Nick West’s Aim Is Usually True
Nick West, who, had he not suffered a broken foot in a semifinal win, would have provided East Hampton High School’s boys soccer team with considerably more firepower in its 2014 state final versus Rochester’s Greece Athena, which the Bonackers lost 4-2, has been the collegiate men’s soccer scoring leader — that’s D-III, D-II, and D-I — in the nation this fall.
A senior at Messiah College in Mechanicsburg, Pa., winner of 11 national Division III championships, West plays target, or the striker position, now, and has been averaging almost two goals a game, though as was made evident in a telephone conversation Monday, he’s not really keeping track.
Likewise, he’s not thinking too far ahead when it comes to Messiah’s possibly winning back-to-back national championships or about possibly playing professionally some day.
Messiah’s coach, Brad McCarty, said in an email Friday that he’s most impressed by “the percentage of shots that he puts on goal. Many targets put around 25 percent of their shots on goal, but Nick, who can receive the ball with his back to the goal, is currently 44-for-63, for a shots-on-goal percentage of 69.8.”
The college’s gomessiah.com website has numerous videos in which he appears prominently, including one from earlier in the season in which he netted a hat trick.
West scored his 19th goal in Saturday’s Middle Atlantic Conference game with Albright, on a through ball in the 54th minute. His was one of four goals the Falcons scored that night on the way to a shutout win. It was McCarty’s 200th victory as Messiah’s head coach.
Rich King, West’s coach when he was a student here, who now coaches East Hampton High’s golf team, said that while it was tremendous that the former Bonacker led the nation in scoring, he, frankly, wasn’t surprised. As for his playing professionally some day — it’s an ambition that his mother, Kristen Tulp, harbors for him — “I think Nick can do anything he sets his mind on doing.”
West was the national tournament’s most valuable offensive player last year. His older brother, Brandon, who now coaches the women’s soccer team at Eastern University in Philadelphia, has two national championship rings, dating to Messiah’s 2013 and ’14 seasons. “Nick’s hoping to tie him,” Tulp said during a conversation Friday at the John M. Marshall Elementary School, where she teaches.
Tulp, who used to drive her son to frequent travel team practices and games in Nassau County, has gone to just about all of her son’s games, most of which are played throughout the state of Pennsylvania. “I’ll be bored next year,” she said, with a laugh.
As for his being the nation’s scoring leader, “It’s quite an accomplishment, and he’s not even done yet.” Five conference games remained for the Falcons as of Monday, after which come the MAC playoffs. The team was 10-0-2 as of earlier this week.
“He’s hoping to go pro,” she said, in answer to a question, “but he’s very humble and won’t say it out loud. There’ve been some people there at his games.”
His older brother was “thrilled beyond belief,” she added.

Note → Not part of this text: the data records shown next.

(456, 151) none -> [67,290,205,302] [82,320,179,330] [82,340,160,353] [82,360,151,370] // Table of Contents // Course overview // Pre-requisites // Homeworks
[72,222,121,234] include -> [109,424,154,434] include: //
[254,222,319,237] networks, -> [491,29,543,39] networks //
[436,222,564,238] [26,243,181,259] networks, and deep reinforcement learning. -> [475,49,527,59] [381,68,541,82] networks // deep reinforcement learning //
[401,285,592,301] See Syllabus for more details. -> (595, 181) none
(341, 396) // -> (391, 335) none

When this writer mentioned the broken foot — obviously healed long ago — his mother said, “That wasn’t all — in his sophomore year he broke his arm in a go-kart accident that severed his radial nerve. He’s got titanium in it. Randi [Cherill, East Hampton High’s former trainer] put him back together. . . . He’s risen above a few challenges.”
“Nick has been a standard-bearer for his work ethic since he arrived here as a freshman, and continues to provide this team with leadership both on and off the field,” McCarty said in the aforementioned email. “He was integral to our N.C.A.A. Division III national championship run last year, with 14 goals and seven assists. He was named the Final Four’s offensive most valuable player. This fall we moved him from left wing to target, and he has been tremendous. With his [18th] goal last night he broke a Messiah College record by scoring in nine straight games.”